# TEXT
• • • • •

Nice video. Hope to see more on this same topic! In your 1st scenario, however, was it a real case where the price has so shot up significantly, while you were still able to buy back for only $0.05? My experience has always been that the price to buy back also went up significantly (esp if the price has risen), even it was getting close to the Exp date ( e.g. Amazon, ZM, APPL, etc. ) Any idea what are the characteristics of the type of stocks for which you can Buy to Close at such a low cost as described in the first scenario?
Time left to expiration - if there were minutes left to expiration it wouldn't matter if the stock rose up to the short call that day - the short call is going to expire in a few minutes worthless or with intrinsic value, so this example is really an example of being a few minutes from expiration, rather than a few days, where it would still have some premium.

• • • • •

# RECORDED INFORMATION
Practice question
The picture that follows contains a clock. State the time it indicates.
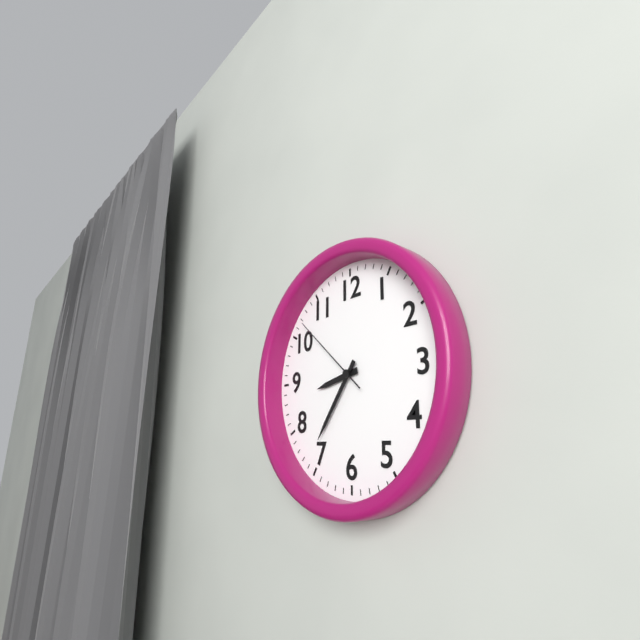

• • • • •

# WHAT IS ASKED
a) Using the options comments, decide whether each statement agrees with them: (i) the commenter found that the cost to buy back also rose sharply when the stock price went up; (ii) the reply treats the first scenario as a case of being a few days from expiration; (iii) the commenter hopes to see more on the same topic. Answer yes or no for each, quoting the deciding words.
b) Write a continuation of the options comments, starting after their final sentence.
The lines are not needed here.

# REPLIES
a)
(i) Yes: "My experience has always been that the price to buy back also went up significantly (esp if the price has risen)"
(ii) No: "this example is really an example of being a few minutes from expiration, rather than a few days"
(iii) Yes: "Hope to see more on this same topic!"

b)
SUPERB VIDEO TY SO MUCH
I sell cash secured puts on stocks I want to own (in case I get assigned), and sell covered calls on stable dividend aristocrat stocks. Now, I ALWAYS let my covered calls expire when they are under my strike price. But after watching your video, it looks like you always buy to close near expiration. Why would I want to do this when there is no chance of it exceeding my strike price?
I am wondering the same thing - why loose the .05? Why not let it expire and sell a new call on the next opening day? What am I missing?
nice strategy - i like Puts except you need cash in the account for the value of the shares in case you get them assigned, correct?
I bought the XPEV at $20. Same time I sold the cover call strike price at $22.50 for $1.60 EXP 20 Nov, 20. 5 more days to expire. Now I am deep in the money and what kind of correction do I need to do tomorrow?
What about a CC when the price rockets up several weeks before expiration. When should you roll it?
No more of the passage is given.